MCPSERV.CLUB
sachin-philip

Bear App MCP

MCP Server

Control Bear notes with a Python API

Stale(50)
1stars
2views
Updated Apr 25, 2025

About

A lightweight MCP server that lets you list, filter, summarize, and delete Bear notes programmatically via a Python interface.

Capabilities

Resources
Access data sources
Tools
Execute functions
Prompts
Pre-built templates
Sampling
AI model interactions

Bear App MCP – A Bridge Between AI Assistants and Your Notes

The Bear App MCP solves the common pain point of programmatically accessing a rich, markdown‑based note repository from an AI assistant. Bear is a popular writing app that stores notes locally in a structured format, but it offers no native API for external tools. By exposing a set of MCP tools, this server lets Claude or any other AI client read, filter, summarize, and delete notes directly from Bear without leaving the assistant’s workflow.

At its core, the server implements four straightforward yet powerful operations:

  • Get List of Notes – Pulls the most recently updated notes, optionally limited to a specific count. The response includes each note’s title and last‑modified timestamp, giving the AI a quick snapshot of current content.
  • Get Notes by Tag – Filters notes using Bear’s tagging system (tags must be prefixed with ). The tool returns all matching notes, sorted by update date, enabling the assistant to focus on a specific project or topic.
  • Get Note Summary – Fetches the first five lines of a note’s body along with its timestamp. This lightweight preview is ideal for quick context checks or for generating concise summaries without downloading the entire document.
  • Delete Note – Marks a note as trashed by title, allowing the AI to clean up obsolete or duplicated entries. A clear success/failure message confirms the action.

These capabilities are delivered through a simple Python implementation that can be launched via a single command in an MCP configuration file. The design keeps the interface minimal while still offering enough flexibility for real‑world use cases.
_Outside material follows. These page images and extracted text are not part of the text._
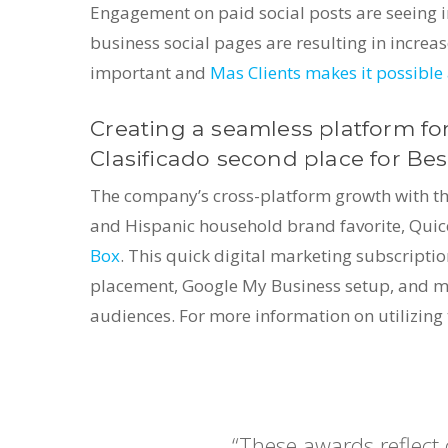
Engagement on paid social posts are seeing i
business social pages are resulting in incre
important and
Mas Clients makes it possible 
Creating a seamless platform for
Clasificado second place for Bes
The company’s cross-platform growth with the 
and Hispanic household brand favorite, Quic
Box
. This quick digital marketing subscripti
placement, Google My Business setup, and mor
audiences. For more information on utilizing
“These awards reflect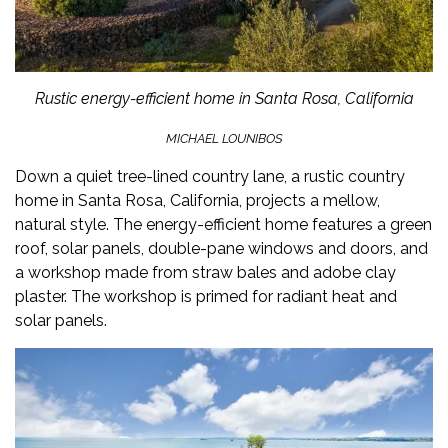
Rustic energy-efficient home in Santa Rosa, California
MICHAEL LOUNIBOS
Down a quiet tree-lined country lane, a rustic
country
home
in Santa Rosa, California, projects a mellow,
natural style. The energy-efficient home features a green
roof, solar panels, double-pane windows and doors, and
a workshop made from straw bales and adobe clay
plaster. The workshop is primed for radiant heat and
solar panels.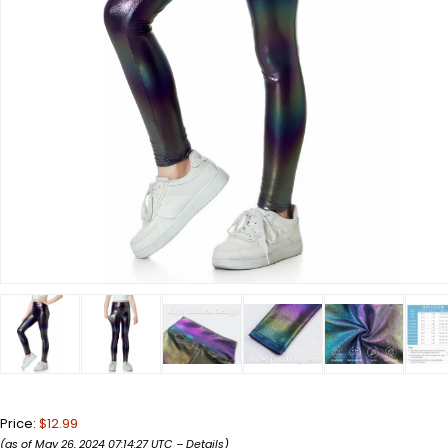
Price:
$12.99
(as of May 26, 2024 07:14:27 UTC –
Details
)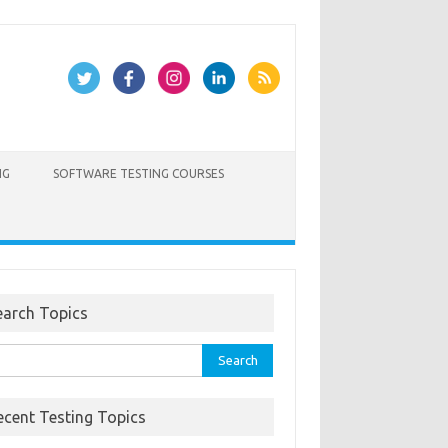
NG
SOFTWARE TESTING COURSES
earch Topics
rch
ecent Testing Topics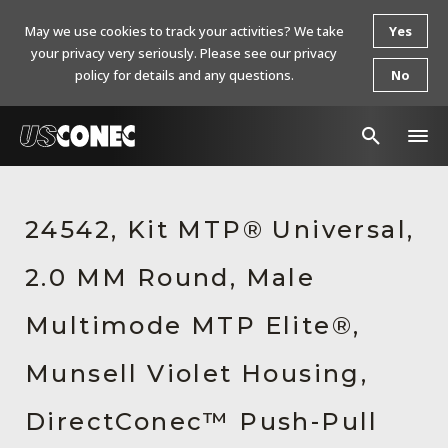
May we use cookies to track your activities? We take
Yes
your privacy very seriously. Please see our privacy
policy for details and any questions.
No
In The News
24542, Kit MTP® Universal,
Products
2.0 MM Round, Male
Resources
About Us
Multimode MTP Elite®,
Contact Us
Munsell Violet Housing,
Chinese Website 中文网站
DirectConec™ Push-Pull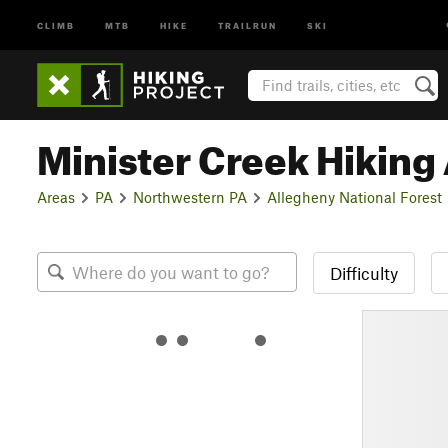
CLIMB
MTB
HIKE
TRAILRUN
SKI
Minister Creek Hiking
Areas
PA
Northwestern PA
Allegheny National Forest
Difficulty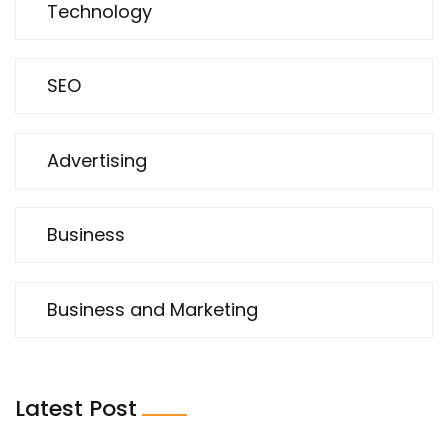
Technology
SEO
Advertising
Business
Business and Marketing
Latest Post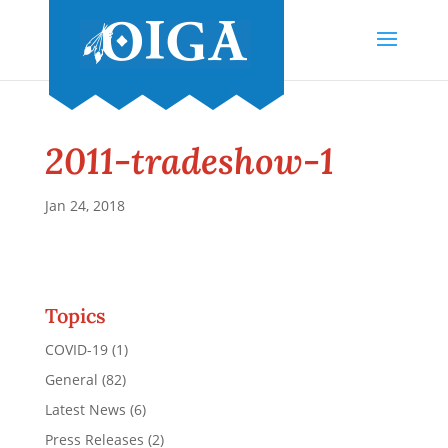
2011-tradeshow-1
Jan 24, 2018
Topics
COVID-19
(1)
General
(82)
Latest News
(6)
Press Releases
(2)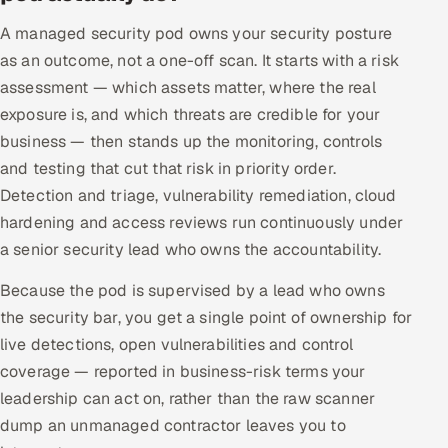
Offshore Development Center
A managed security pod owns your security posture
as an outcome, not a one-off scan. It starts with a risk
Remote IT Office in India
assessment — which assets matter, where the real
exposure is, and which threats are credible for your
Locations we serve worldwide
business — then stands up the monitoring, controls
and testing that cut that risk in priority order.
All hiring options →
Detection and triage, vulnerability remediation, cloud
CoE
hardening and access reviews run continuously under
a senior security lead who owns the accountability.
SAP
Because the pod is supervised by a lead who owns
the security bar, you get a single point of ownership for
Microsoft
live detections, open vulnerabilities and control
Oracle
coverage — reported in business-risk terms your
leadership can act on, rather than the raw scanner
Salesforce
dump an unmanaged contractor leaves you to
Why It Matters for Developers

Developers building AI‑powered note‑taking assistants or knowledge management tools can now treat Bear as a first‑class data source. The server’s operations integrate seamlessly into existing MCP workflows: an AI can query for the latest research notes, summarize a draft article, or purge outdated drafts—all without manual intervention. Because each tool returns structured JSON, the assistant can parse results instantly and chain them into more complex reasoning or generation tasks.

Use Cases

  • Smart Research Assistant – Automatically retrieve the newest literature notes tagged with , summarize them, and embed insights into a report.
  • Writing Workflow Automation – Pull draft outlines tagged , generate a concise preview, and delete drafts that have been published.
  • Personal Knowledge Base Management – Keep the most relevant notes surfaced by querying tags like or , and clean up the archive with a single delete command.

Standout Features

  • Tag‑based Filtering – Leverages Bear’s native tagging system for precise queries.
  • Lightweight Summaries – Avoids full‑content transfers by returning only the first five lines, reducing latency.
  • Safe Deletion – Notes are moved to Bear’s trash rather than permanently removed, preserving a safety net.
  • Zero‑Dependency Runtime – Requires only Python 3.11 and the standard UV toolchain, keeping the deployment footprint small.

In short, the Bear App MCP turns a beloved note‑taking app into an AI‑friendly data source, enabling developers to build smarter, more integrated assistants that can read, summarize, and manage content on the fly.